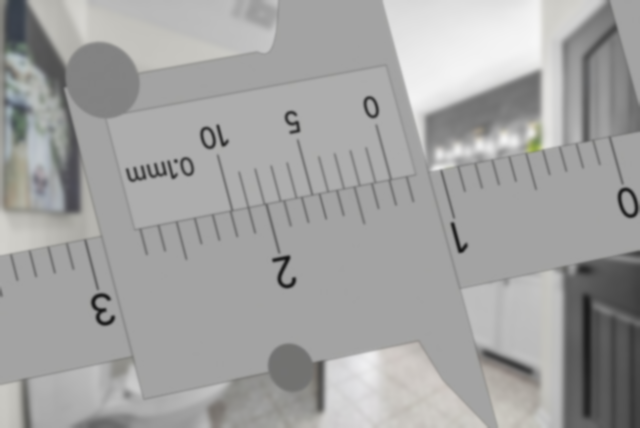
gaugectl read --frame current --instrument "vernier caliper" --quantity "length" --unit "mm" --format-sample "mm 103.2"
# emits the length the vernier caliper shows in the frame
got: mm 12.9
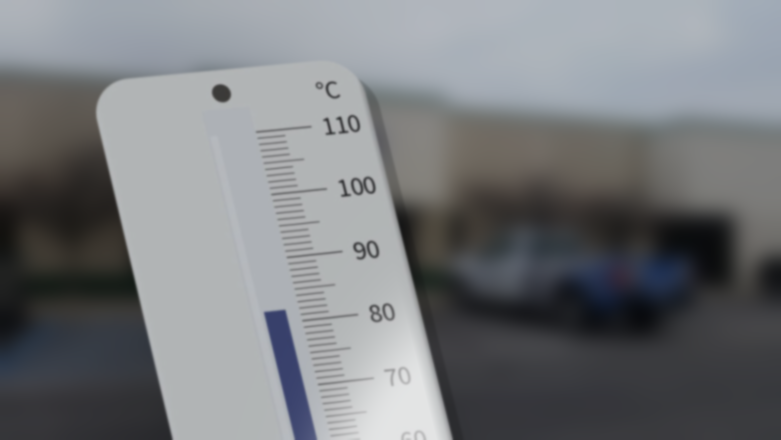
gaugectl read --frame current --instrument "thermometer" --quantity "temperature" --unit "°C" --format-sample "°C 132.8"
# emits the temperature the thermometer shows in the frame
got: °C 82
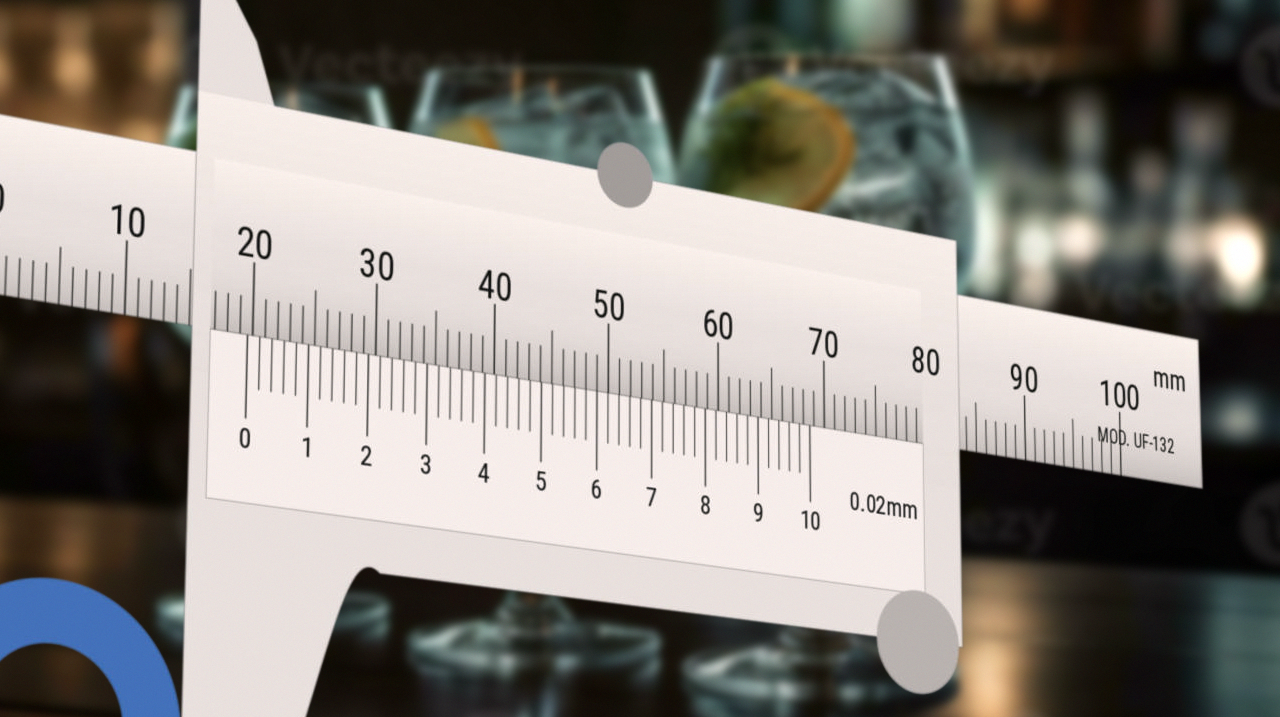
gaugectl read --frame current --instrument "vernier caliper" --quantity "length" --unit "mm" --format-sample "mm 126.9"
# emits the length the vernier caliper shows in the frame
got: mm 19.6
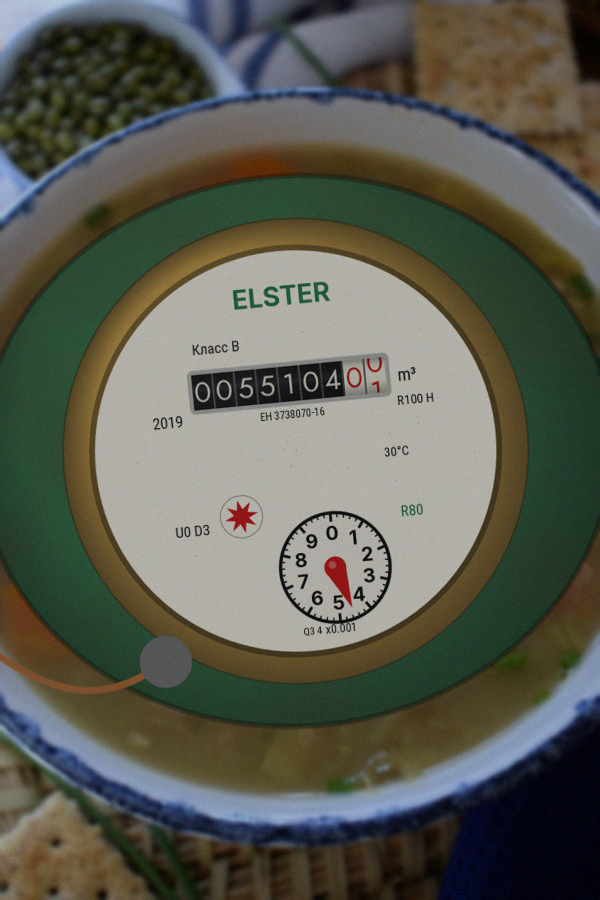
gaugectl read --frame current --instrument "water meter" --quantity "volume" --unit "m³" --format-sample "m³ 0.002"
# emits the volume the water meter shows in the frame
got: m³ 55104.004
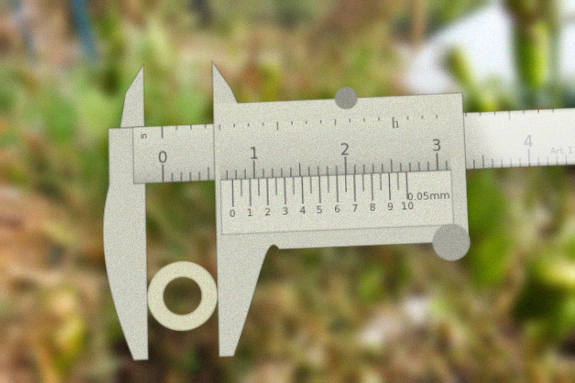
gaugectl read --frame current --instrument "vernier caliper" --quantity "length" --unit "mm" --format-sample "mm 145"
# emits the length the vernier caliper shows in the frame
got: mm 7.6
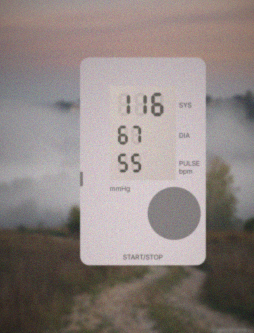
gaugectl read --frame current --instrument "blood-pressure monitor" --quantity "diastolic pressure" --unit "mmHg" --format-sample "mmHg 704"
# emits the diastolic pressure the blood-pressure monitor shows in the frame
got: mmHg 67
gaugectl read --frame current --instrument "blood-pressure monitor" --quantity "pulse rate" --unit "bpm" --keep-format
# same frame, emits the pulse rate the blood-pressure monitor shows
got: bpm 55
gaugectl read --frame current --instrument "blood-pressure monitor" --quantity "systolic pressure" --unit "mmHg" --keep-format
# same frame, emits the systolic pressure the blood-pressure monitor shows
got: mmHg 116
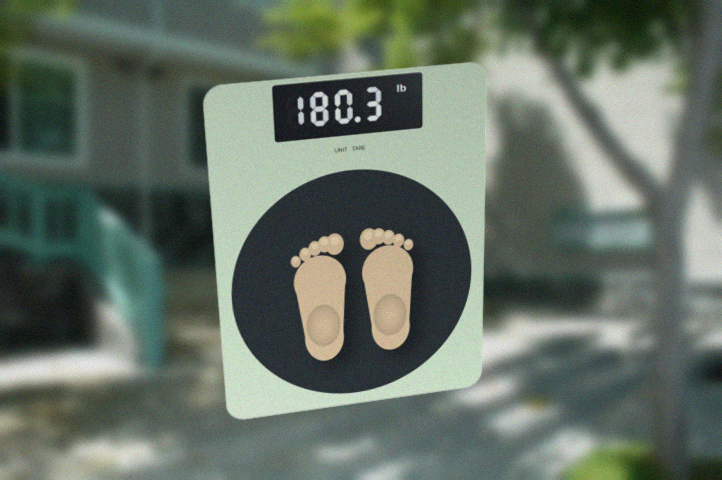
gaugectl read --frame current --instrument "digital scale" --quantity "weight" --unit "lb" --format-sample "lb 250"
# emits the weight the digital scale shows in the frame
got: lb 180.3
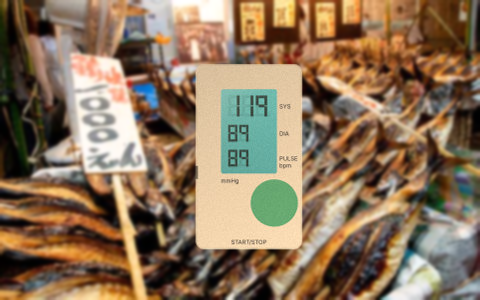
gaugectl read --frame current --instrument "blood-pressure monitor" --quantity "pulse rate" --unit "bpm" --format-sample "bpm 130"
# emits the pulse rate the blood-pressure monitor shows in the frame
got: bpm 89
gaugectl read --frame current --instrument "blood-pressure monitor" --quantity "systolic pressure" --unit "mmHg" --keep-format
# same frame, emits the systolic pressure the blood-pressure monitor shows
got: mmHg 119
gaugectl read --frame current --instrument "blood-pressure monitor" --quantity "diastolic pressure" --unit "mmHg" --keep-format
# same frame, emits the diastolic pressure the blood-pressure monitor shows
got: mmHg 89
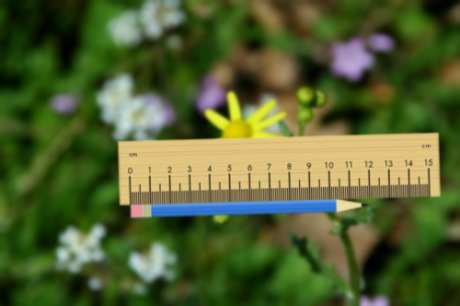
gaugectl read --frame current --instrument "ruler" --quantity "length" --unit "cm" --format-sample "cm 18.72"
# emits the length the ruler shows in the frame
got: cm 12
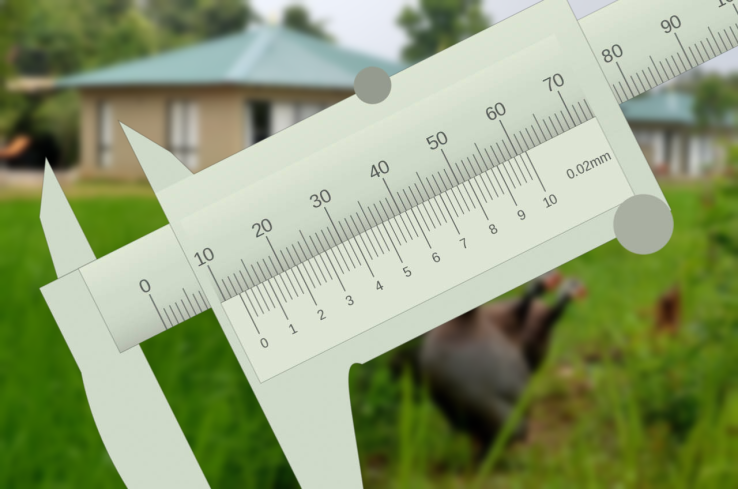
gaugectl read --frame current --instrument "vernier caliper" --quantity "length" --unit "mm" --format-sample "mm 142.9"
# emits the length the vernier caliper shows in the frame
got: mm 12.4
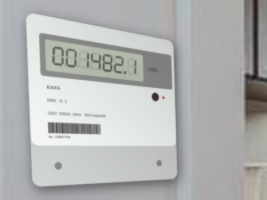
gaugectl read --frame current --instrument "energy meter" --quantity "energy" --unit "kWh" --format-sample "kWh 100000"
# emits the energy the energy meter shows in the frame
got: kWh 1482.1
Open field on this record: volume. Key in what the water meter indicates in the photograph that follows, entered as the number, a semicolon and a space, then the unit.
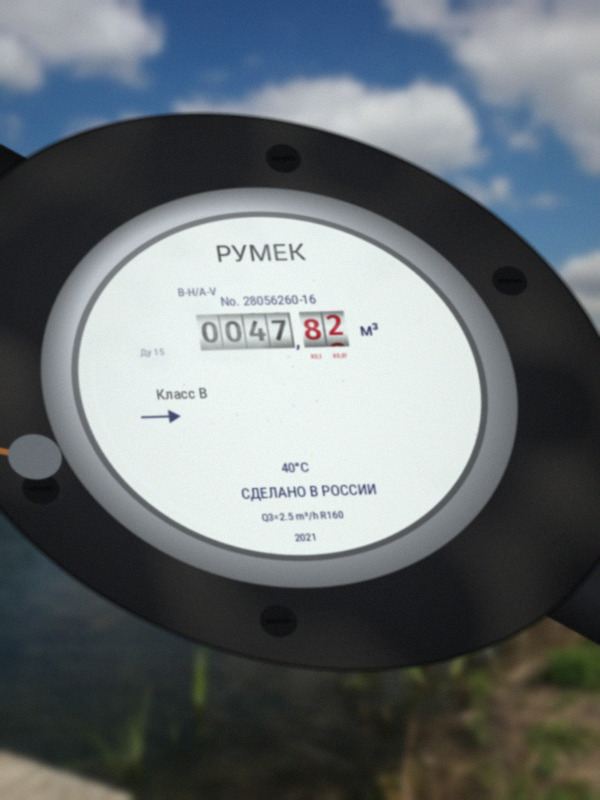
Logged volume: 47.82; m³
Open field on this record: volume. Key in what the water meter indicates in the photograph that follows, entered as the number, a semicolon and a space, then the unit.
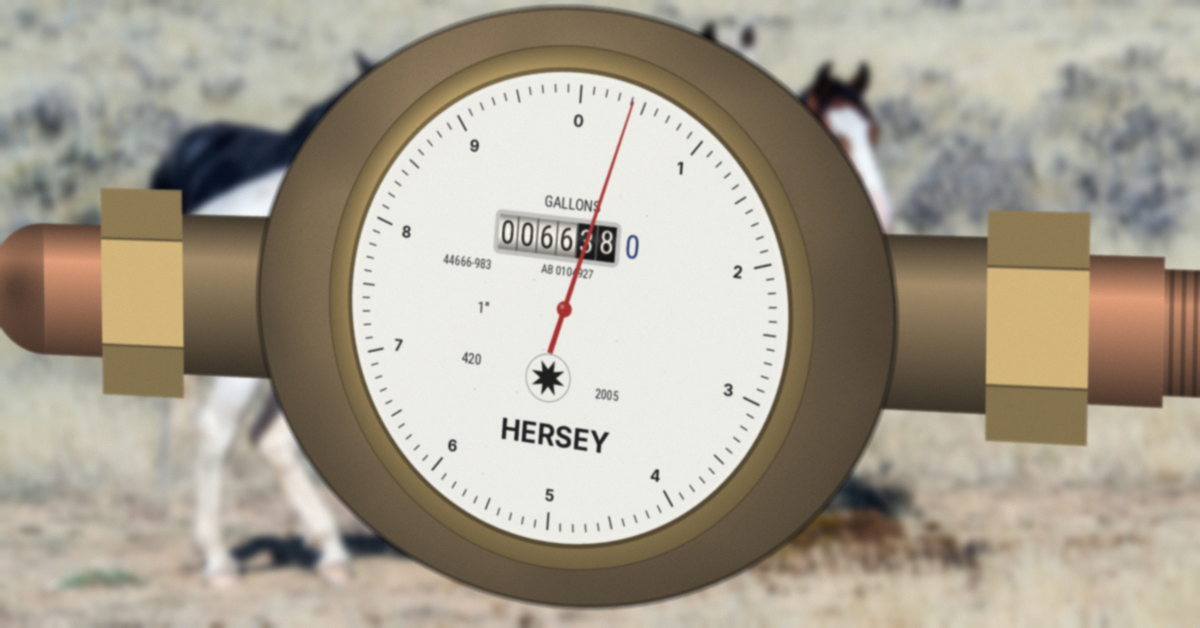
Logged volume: 66380.4; gal
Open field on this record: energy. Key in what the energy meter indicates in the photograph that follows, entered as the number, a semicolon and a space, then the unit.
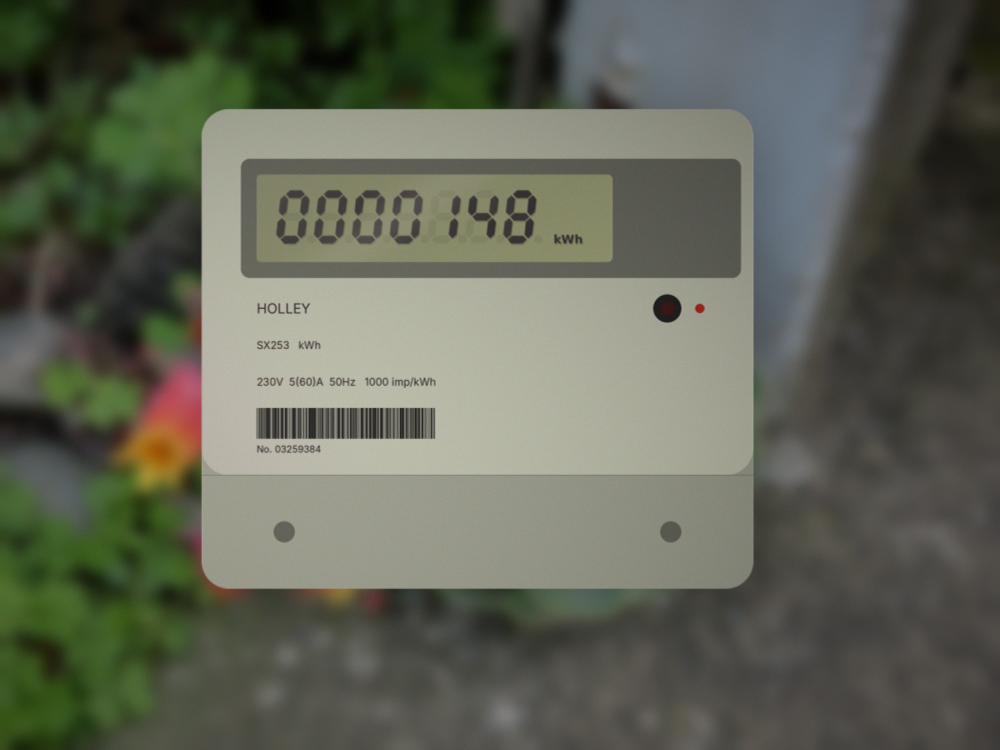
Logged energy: 148; kWh
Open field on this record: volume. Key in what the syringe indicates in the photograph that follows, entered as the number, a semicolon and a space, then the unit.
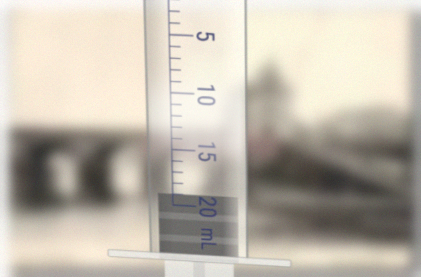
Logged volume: 19; mL
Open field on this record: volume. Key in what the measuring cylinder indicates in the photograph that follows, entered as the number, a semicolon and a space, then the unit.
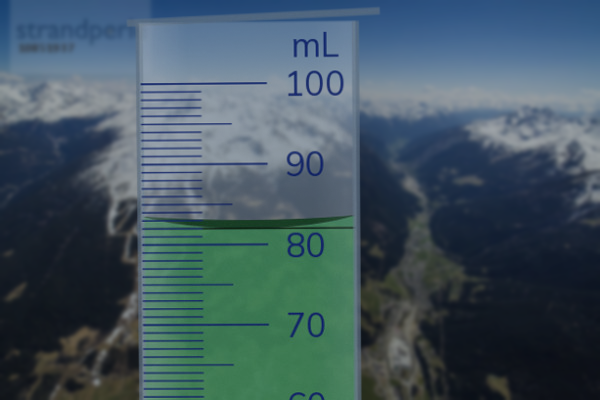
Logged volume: 82; mL
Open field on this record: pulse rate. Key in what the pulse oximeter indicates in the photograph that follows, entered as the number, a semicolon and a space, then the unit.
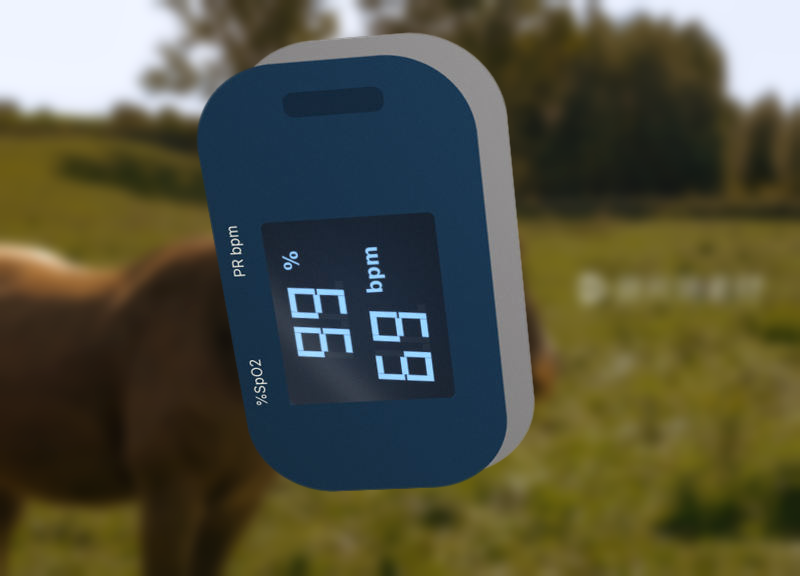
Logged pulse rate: 69; bpm
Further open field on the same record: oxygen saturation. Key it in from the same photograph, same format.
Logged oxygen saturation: 99; %
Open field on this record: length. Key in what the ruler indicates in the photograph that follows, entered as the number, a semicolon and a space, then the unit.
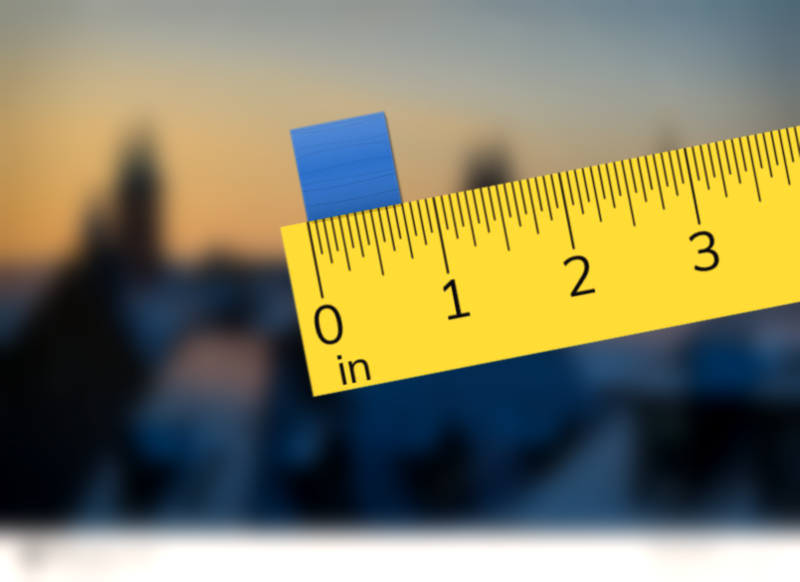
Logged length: 0.75; in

Task goal :: Recast every line of the data above as a JSON list of strings, one string per line, leaving out blank lines and the pictures.

Answer ::
[
  "gaugectl read --frame current --instrument \"vernier caliper\" --quantity \"length\" --unit \"mm\" --format-sample \"mm 103.2\"",
  "# emits the length the vernier caliper shows in the frame",
  "got: mm 12.9",
  "gaugectl read --frame current --instrument \"thermometer\" --quantity \"temperature\" --unit \"°C\" --format-sample \"°C 132.8\"",
  "# emits the temperature the thermometer shows in the frame",
  "got: °C 82",
  "gaugectl read --frame current --instrument \"vernier caliper\" --quantity \"length\" --unit \"mm\" --format-sample \"mm 126.9\"",
  "# emits the length the vernier caliper shows in the frame",
  "got: mm 19.6",
  "gaugectl read --frame current --instrument \"water meter\" --quantity \"volume\" --unit \"m³\" --format-sample \"m³ 0.002\"",
  "# emits the volume the water meter shows in the frame",
  "got: m³ 55104.004",
  "gaugectl read --frame current --instrument \"vernier caliper\" --quantity \"length\" --unit \"mm\" --format-sample \"mm 145\"",
  "# emits the length the vernier caliper shows in the frame",
  "got: mm 7.6",
  "gaugectl read --frame current --instrument \"blood-pressure monitor\" --quantity \"diastolic pressure\" --unit \"mmHg\" --format-sample \"mmHg 704\"",
  "# emits the diastolic pressure the blood-pressure monitor shows in the frame",
  "got: mmHg 67",
  "gaugectl read --frame current --instrument \"blood-pressure monitor\" --quantity \"pulse rate\" --unit \"bpm\" --keep-format",
  "# same frame, emits the pulse rate the blood-pressure monitor shows",
  "got: bpm 55",
  "gaugectl read --frame current --instrument \"blood-pressure monitor\" --quantity \"systolic pressure\" --unit \"mmHg\" --keep-format",
  "# same frame, emits the systolic pressure the blood-pressure monitor shows",
  "got: mmHg 116",
  "gaugectl read --frame current --instrument \"digital scale\" --quantity \"weight\" --unit \"lb\" --format-sample \"lb 250\"",
  "# emits the weight the digital scale shows in the frame",
  "got: lb 180.3",
  "gaugectl read --frame current --instrument \"blood-pressure monitor\" --quantity \"pulse rate\" --unit \"bpm\" --format-sample \"bpm 130\"",
  "# emits the pulse rate the blood-pressure monitor shows in the frame",
  "got: bpm 89",
  "gaugectl read --frame current --instrument \"blood-pressure monitor\" --quantity \"systolic pressure\" --unit \"mmHg\" --keep-format",
  "# same frame, emits the systolic pressure the blood-pressure monitor shows",
  "got: mmHg 119",
  "gaugectl read --frame current --instrument \"blood-pressure monitor\" --quantity \"diastolic pressure\" --unit \"mmHg\" --keep-format",
  "# same frame, emits the diastolic pressure the blood-pressure monitor shows",
  "got: mmHg 89",
  "gaugectl read --frame current --instrument \"ruler\" --quantity \"length\" --unit \"cm\" --format-sample \"cm 18.72\"",
  "# emits the length the ruler shows in the frame",
  "got: cm 12",
  "gaugectl read --frame current --instrument \"vernier caliper\" --quantity \"length\" --unit \"mm\" --format-sample \"mm 142.9\"",
  "# emits the length the vernier caliper shows in the frame",
  "got: mm 12.4",
  "gaugectl read --frame current --instrument \"energy meter\" --quantity \"energy\" --unit \"kWh\" --format-sample \"kWh 100000\"",
  "# emits the energy the energy meter shows in the frame",
  "got: kWh 1482.1",
  "Open field on this record: volume. Key in what the water meter indicates in the photograph that follows, entered as the number, a semicolon and a space, then the unit.",
  "Logged volume: 47.82; m³",
  "Open field on this record: volume. Key in what the water meter indicates in the photograph that follows, entered as the number, a semicolon and a space, then the unit.",
  "Logged volume: 66380.4; gal",
  "Open field on this record: energy. Key in what the energy meter indicates in the photograph that follows, entered as the number, a semicolon and a space, then the unit.",
  "Logged energy: 148; kWh",
  "Open field on this record: volume. Key in what the syringe indicates in the photograph that follows, entered as the number, a semicolon and a space, then the unit.",
  "Logged volume: 19; mL",
  "Open field on this record: volume. Key in what the measuring cylinder indicates in the photograph that follows, entered as the number, a semicolon and a space, then the unit.",
  "Logged volume: 82; mL",
  "Open field on this record: pulse rate. Key in what the pulse oximeter indicates in the photograph that follows, entered as the number, a semicolon and a space, then the unit.",
  "Logged pulse rate: 69; bpm",
  "Further open field on the same record: oxygen saturation. Key it in from the same photograph, same format.",
  "Logged oxygen saturation: 99; %",
  "Open field on this record: length. Key in what the ruler indicates in the photograph that follows, entered as the number, a semicolon and a space, then the unit.",
  "Logged length: 0.75; in"
]